**TASK TO CARRY OUT:** Using the entries that follow, report how many lines contain the word "Arroyo". Only the number is wanted.

**DATA FOR PROCESSING:**
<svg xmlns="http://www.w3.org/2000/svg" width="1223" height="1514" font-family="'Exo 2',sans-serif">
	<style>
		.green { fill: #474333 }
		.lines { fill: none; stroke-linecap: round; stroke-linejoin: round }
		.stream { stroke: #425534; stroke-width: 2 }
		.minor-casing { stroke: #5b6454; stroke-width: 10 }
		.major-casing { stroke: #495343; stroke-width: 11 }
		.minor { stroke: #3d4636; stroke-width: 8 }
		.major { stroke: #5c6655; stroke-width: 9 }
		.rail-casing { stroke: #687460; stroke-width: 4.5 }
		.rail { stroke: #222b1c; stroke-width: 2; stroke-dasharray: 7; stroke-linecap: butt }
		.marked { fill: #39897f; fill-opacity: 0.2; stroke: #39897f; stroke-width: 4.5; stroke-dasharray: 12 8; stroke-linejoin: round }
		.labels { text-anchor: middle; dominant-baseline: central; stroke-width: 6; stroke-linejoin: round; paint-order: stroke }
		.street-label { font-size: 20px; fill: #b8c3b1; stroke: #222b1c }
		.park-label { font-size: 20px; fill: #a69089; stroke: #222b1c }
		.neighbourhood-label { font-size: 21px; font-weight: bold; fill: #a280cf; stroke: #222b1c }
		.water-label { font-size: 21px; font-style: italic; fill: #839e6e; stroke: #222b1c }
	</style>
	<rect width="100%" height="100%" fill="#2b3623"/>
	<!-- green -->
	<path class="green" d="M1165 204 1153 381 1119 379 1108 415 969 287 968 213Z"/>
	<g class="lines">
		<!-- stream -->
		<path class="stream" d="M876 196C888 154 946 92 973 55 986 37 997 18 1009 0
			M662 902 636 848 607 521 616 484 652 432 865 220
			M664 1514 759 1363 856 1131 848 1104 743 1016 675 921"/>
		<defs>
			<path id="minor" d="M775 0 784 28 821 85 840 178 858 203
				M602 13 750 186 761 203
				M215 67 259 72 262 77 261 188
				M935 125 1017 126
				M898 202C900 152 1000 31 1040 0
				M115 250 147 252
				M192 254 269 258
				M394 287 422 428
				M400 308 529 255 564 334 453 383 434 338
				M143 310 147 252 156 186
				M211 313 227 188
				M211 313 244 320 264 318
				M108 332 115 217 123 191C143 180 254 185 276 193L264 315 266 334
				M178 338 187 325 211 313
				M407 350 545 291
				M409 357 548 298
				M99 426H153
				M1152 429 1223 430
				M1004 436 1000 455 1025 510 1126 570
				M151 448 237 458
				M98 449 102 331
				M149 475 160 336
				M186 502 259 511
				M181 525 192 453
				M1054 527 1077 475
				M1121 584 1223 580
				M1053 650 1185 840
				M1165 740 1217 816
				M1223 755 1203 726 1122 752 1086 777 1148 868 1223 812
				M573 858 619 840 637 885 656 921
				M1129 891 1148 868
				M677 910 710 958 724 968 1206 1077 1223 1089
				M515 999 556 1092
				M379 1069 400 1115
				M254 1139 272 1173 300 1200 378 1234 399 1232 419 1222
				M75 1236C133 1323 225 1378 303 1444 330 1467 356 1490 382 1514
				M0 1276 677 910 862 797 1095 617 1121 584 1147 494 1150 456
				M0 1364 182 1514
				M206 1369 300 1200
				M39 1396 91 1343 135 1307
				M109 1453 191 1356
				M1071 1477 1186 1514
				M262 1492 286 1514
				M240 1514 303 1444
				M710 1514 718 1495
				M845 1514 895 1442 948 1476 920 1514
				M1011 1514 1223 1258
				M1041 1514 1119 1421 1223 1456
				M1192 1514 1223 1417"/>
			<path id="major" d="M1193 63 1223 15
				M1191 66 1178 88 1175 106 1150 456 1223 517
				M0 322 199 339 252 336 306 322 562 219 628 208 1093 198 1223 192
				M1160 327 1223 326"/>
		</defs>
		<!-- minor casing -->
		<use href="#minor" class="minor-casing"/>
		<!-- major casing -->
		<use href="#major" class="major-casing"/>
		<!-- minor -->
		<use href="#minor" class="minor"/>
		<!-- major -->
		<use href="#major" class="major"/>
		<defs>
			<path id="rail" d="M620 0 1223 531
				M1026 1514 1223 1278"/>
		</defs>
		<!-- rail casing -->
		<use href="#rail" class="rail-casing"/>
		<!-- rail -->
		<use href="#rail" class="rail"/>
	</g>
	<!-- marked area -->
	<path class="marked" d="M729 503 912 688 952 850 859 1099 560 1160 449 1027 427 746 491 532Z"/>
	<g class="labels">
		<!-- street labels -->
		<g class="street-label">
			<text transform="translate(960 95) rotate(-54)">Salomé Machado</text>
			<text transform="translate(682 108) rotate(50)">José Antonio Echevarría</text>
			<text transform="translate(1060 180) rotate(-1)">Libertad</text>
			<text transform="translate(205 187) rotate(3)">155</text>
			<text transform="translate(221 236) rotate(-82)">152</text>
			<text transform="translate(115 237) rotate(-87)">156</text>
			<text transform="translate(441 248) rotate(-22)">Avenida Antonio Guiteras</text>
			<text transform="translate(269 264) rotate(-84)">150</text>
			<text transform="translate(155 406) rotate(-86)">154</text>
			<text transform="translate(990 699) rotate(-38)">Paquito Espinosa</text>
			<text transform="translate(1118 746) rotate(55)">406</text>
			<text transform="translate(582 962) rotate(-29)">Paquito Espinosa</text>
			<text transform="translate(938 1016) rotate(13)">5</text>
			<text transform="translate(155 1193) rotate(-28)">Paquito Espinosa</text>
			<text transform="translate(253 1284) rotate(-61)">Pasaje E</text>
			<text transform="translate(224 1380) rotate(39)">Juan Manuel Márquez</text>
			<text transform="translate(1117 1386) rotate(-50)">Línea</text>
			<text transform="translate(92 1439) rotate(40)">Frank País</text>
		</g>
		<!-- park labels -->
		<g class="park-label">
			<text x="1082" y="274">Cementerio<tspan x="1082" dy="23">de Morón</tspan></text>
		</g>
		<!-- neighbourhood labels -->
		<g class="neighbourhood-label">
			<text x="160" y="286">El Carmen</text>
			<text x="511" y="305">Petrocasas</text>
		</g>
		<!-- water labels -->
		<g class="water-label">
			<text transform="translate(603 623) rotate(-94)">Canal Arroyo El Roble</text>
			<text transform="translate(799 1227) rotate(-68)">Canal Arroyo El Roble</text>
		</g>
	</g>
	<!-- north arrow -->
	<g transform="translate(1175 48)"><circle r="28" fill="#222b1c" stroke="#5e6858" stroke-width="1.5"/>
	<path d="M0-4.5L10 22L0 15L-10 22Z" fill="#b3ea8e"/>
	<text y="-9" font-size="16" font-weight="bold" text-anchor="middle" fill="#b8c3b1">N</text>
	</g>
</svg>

**ANSWER SECTION:** 2